- **Task requirements**
Carry on the passage below about taxes and citizen dialogue with government, picking up right after its final sentence.
[Opening Given text section]
The conventional wisdom is that it is next to impossible to raise taxes in the current economic and political environment. But while there is broad anti-tax sentiment in the country, it's thin and fragile. And I see evidence that when citizens have adult-to-adult dialogue with each other and with public officials about the cost of government, a level of understanding and trust develops that allows, on a case-by-case basis, tax increases to maintain or improve services that citizens value.
It is true that ordinary citizens have little idea how much government costs. I remember a conversation I had years ago with a woman in Kansas City, a neighbor who ran a day-care business out of her home across the street from a little pocket park, where she took the kids to play when the weather was good. We were chatting while watching our children play, and she asked what I did for a living. When I told her I worked for the city government, she launched into a tirade, telling me that she was getting nothing for the taxes she was paying. She was ranting on about all this while sitting in a public park, surrounded by streets that cost tens of thousands of dollars to maintain and with sewer and water lines running under it. A police car went by — price tag: $20,000 — with two police officers in it — $50,000 a year each. A pumper fire truck passed by — $500,000 — with four firefighters in it — $50,000 each.
Despite that encounter, I cringe when I hear public officials talk about the need to "educate" the public on such issues as taxes and the cost of services. That implies a one-way conversation from teacher to student. It is true that facts need to be presented, but listening is critical. As Barbara Cohn Berman of the Fund for the City of New York documents in her book "Listening to the Public: Adding the Voice of the People to Government," citizens look at conditions in their community very differently from the way government officials do.
[Closing Given text section]
[Opening Given records section]
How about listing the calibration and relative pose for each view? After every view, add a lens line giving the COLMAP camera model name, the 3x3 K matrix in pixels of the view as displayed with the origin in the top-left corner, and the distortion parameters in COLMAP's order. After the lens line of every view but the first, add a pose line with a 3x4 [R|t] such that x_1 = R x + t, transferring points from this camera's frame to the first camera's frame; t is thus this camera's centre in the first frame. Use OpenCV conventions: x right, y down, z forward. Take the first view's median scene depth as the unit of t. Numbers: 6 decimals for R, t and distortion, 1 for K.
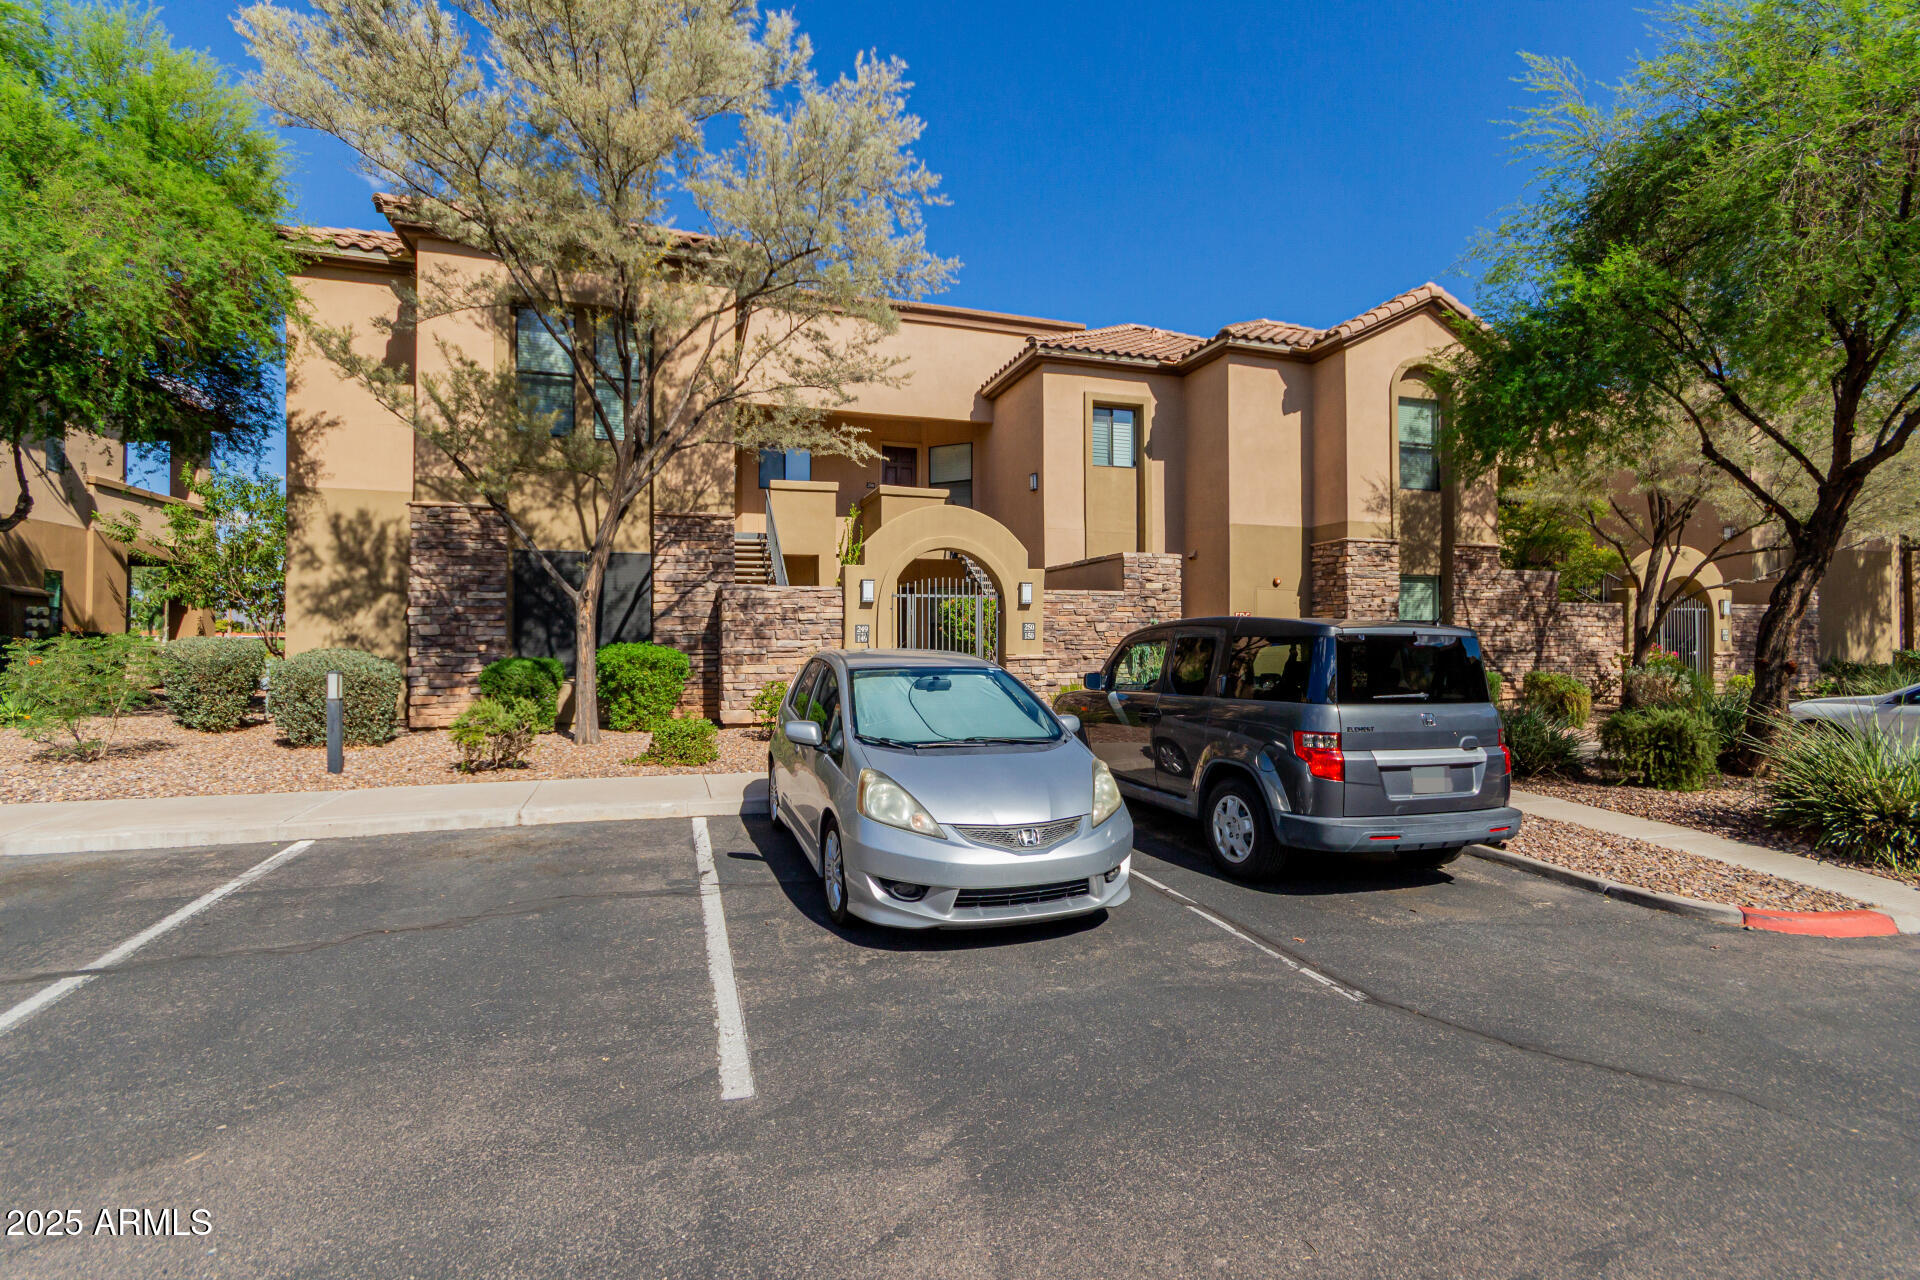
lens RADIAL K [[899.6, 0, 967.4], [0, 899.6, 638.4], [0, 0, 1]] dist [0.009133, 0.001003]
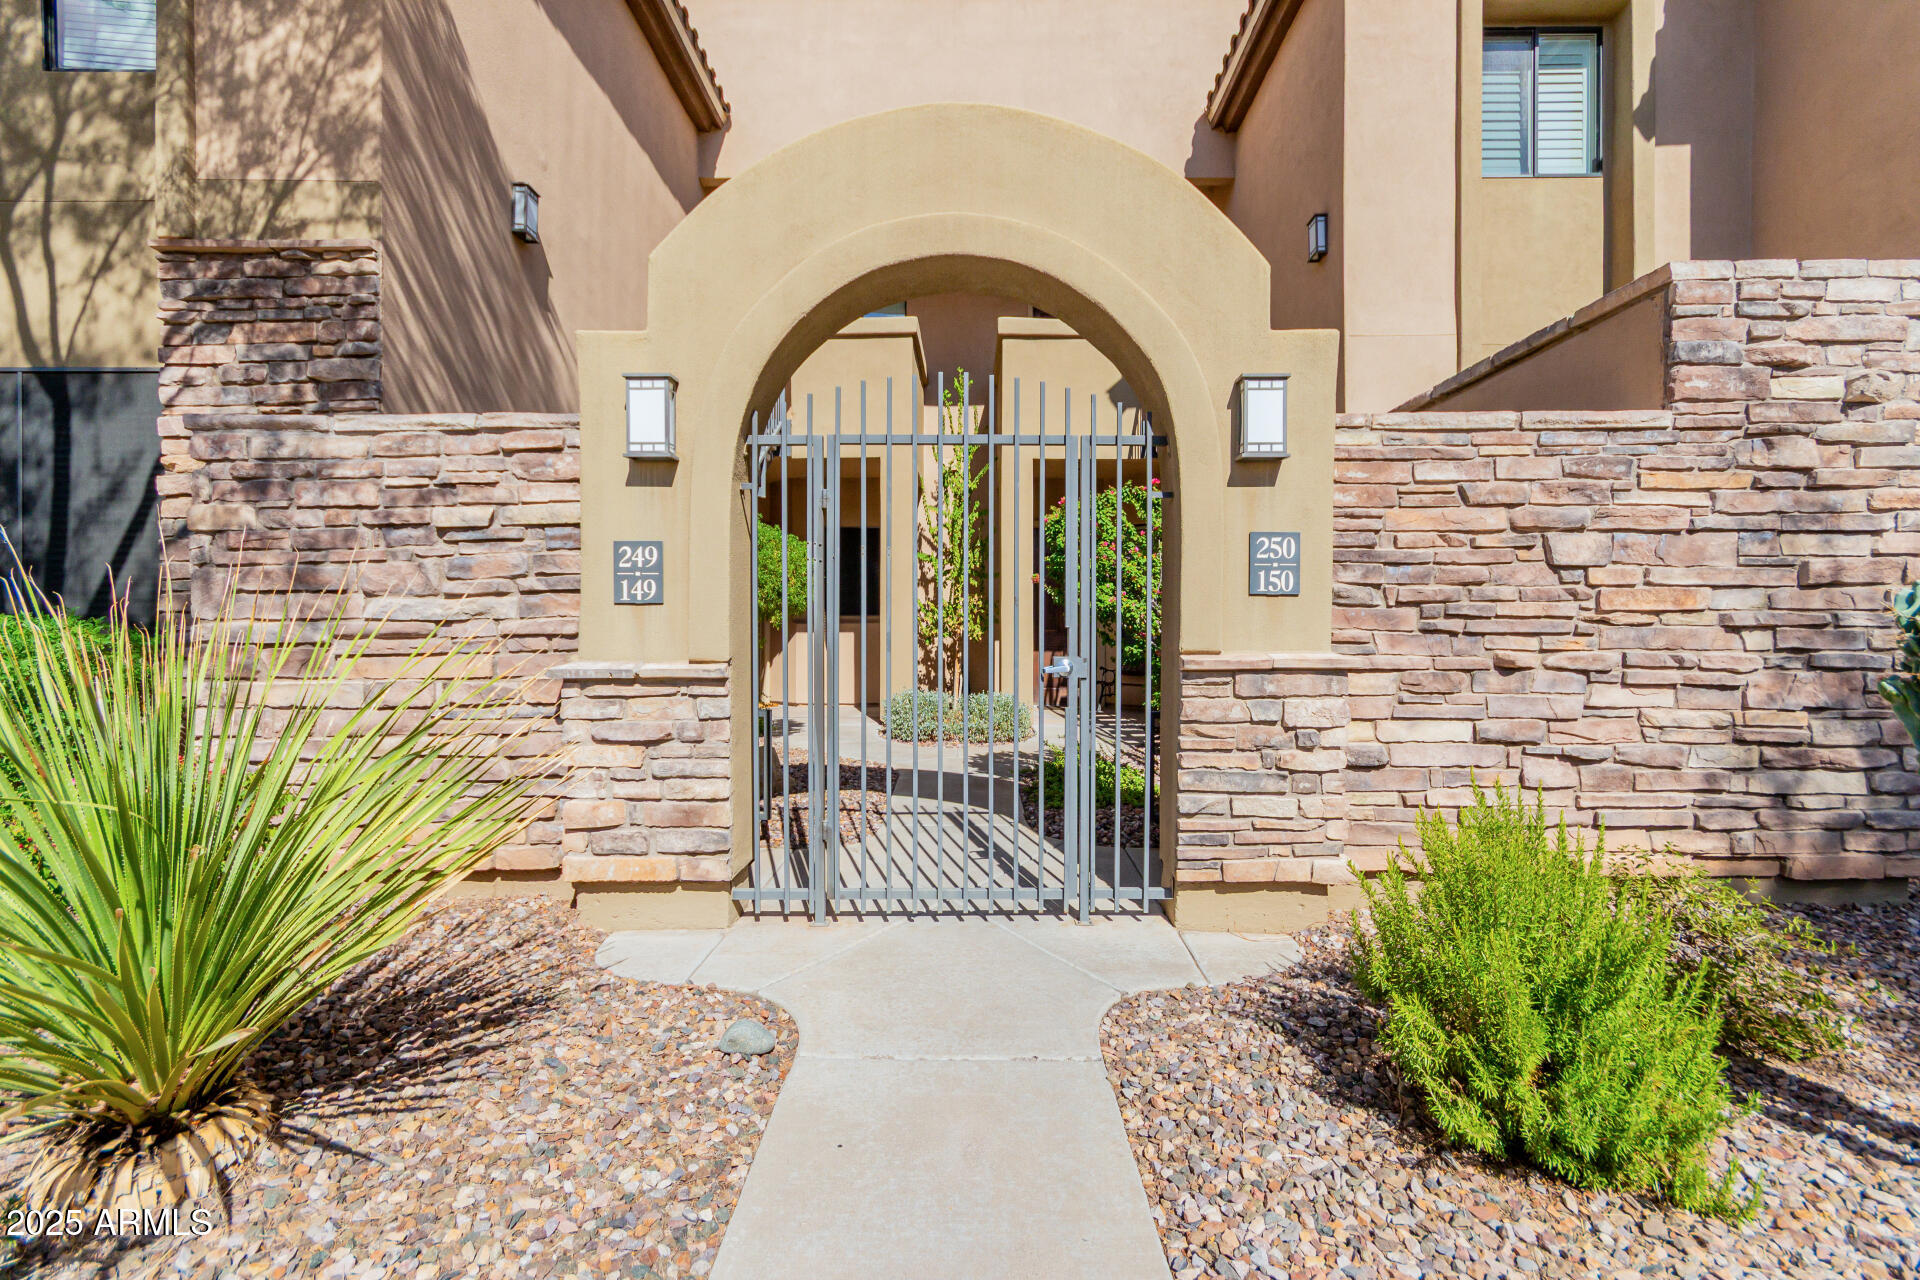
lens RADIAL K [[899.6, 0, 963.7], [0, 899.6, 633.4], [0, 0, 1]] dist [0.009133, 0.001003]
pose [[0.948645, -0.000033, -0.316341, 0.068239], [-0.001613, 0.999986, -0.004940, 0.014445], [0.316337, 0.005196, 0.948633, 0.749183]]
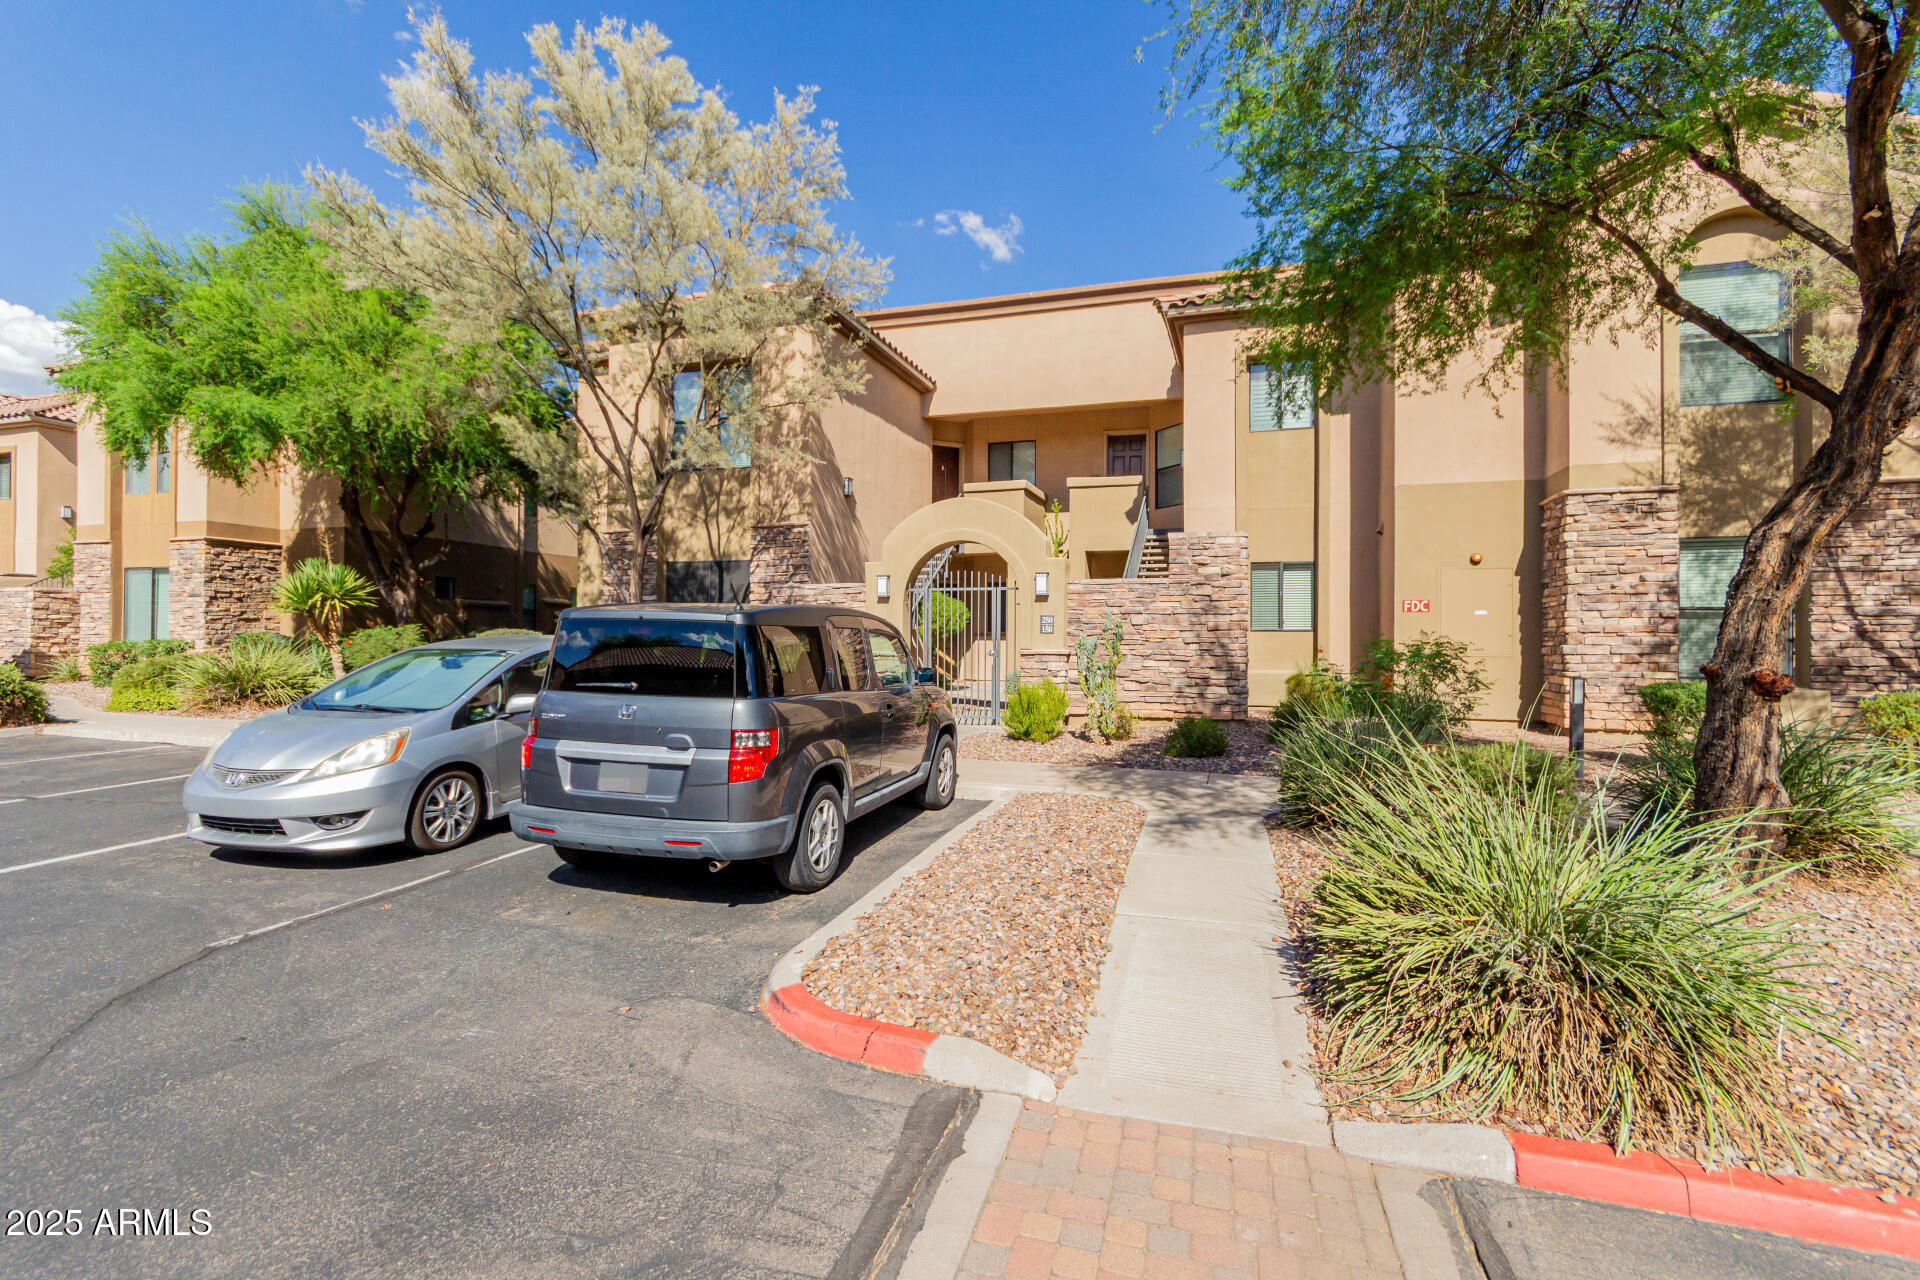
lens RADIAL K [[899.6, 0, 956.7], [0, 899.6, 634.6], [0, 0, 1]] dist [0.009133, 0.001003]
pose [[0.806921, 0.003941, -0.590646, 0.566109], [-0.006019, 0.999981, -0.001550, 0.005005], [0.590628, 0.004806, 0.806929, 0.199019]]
[Closing Given records section]
[Opening Given records section]
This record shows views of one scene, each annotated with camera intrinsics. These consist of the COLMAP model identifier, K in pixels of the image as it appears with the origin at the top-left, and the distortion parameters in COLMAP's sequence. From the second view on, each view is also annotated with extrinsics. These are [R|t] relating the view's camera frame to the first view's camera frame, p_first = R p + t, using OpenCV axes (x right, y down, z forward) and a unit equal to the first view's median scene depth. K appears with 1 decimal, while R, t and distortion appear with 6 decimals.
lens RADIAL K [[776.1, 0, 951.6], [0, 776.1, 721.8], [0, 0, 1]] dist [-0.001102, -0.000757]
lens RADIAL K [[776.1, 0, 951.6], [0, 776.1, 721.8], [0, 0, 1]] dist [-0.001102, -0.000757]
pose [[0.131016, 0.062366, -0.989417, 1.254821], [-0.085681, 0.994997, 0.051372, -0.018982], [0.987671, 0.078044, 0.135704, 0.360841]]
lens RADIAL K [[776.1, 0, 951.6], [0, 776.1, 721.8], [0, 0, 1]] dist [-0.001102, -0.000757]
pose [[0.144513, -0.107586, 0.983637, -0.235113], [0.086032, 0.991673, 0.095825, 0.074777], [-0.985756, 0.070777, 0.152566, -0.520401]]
[Closing Given records section]
- **Exercise result**
In Kansas City, for example, city public-works data showed that streets were in good condition, but citizen surveys showed that residents disagreed: They thought the streets were in terrible shape. The city auditor's office did a study with the objective of understanding the gap in perception. We learned that public works measured streets in tenth-of-a-mile segments, so if nine of ten segments were in good repair, the street got a 90 percent grade. But what matters to citizens is how smooth the streets are, and they don't drive in tenth-of-a-mile increments. A typical trip of five miles could produce several significant jolts and be rated as awful by motorists.
In addition to giving citizens the facts and listening to them, it's important to allow them to engage in dialogue with each other. I observed a group discussion, hosted by the Metropolitan Washington Council of Governments and carried out by AmericaSpeaks, on alternatives for funding badly needed repairs to the D.C.metropolitan area's transportation infrastructure. There were about 60 individuals from across the metro area, selected to be demographically representative of the larger community. In initial polling, more than 70 percent of them opposed a gas tax increase to fund transportation repairs. After a day of discussion with each other considering the pros and cons of various alternatives — including doing nothing — they were surveyed again, and less than 50 percent still opposed the gas tax increase.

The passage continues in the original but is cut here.